• _HOW TO COMPLETE THIS TASK_
Go line by line through the data below, counting each one that has "Profile", and give the final count only.

• _DATASET RECORDS_

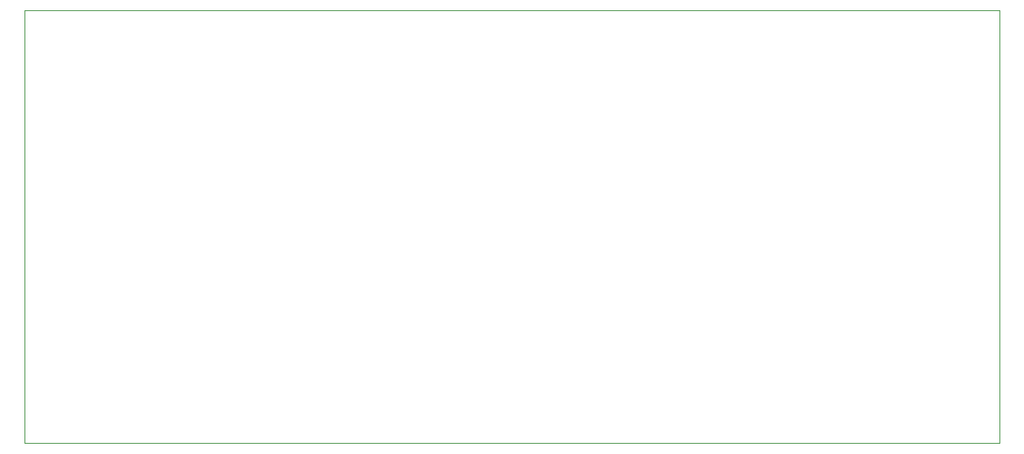
<source format=gm1>
%TF.GenerationSoftware,KiCad,Pcbnew,8.0.8-8.0.8-0~ubuntu24.04.1*%
%TF.CreationDate,2025-02-02T21:15:27-07:00*%
%TF.ProjectId,Speedometer,53706565-646f-46d6-9574-65722e6b6963,v1*%
%TF.SameCoordinates,Original*%
%TF.FileFunction,Profile,NP*%
%FSLAX46Y46*%
G04 Gerber Fmt 4.6, Leading zero omitted, Abs format (unit mm)*
G04 Created by KiCad (PCBNEW 8.0.8-8.0.8-0~ubuntu24.04.1) date 2025-02-02 21:15:27*
%MOMM*%
%LPD*%
G01*
G04 APERTURE LIST*
%TA.AperFunction,Profile*%
%ADD10C,0.050000*%
%TD*%
G04 APERTURE END LIST*
D10*
X65030000Y-47970000D02*
X169440000Y-47970000D01*
X169440000Y-94340000D01*
X65030000Y-94340000D01*
X65030000Y-47970000D01*
M02*

</source>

• _SOLUTION TO THIS TASK_
2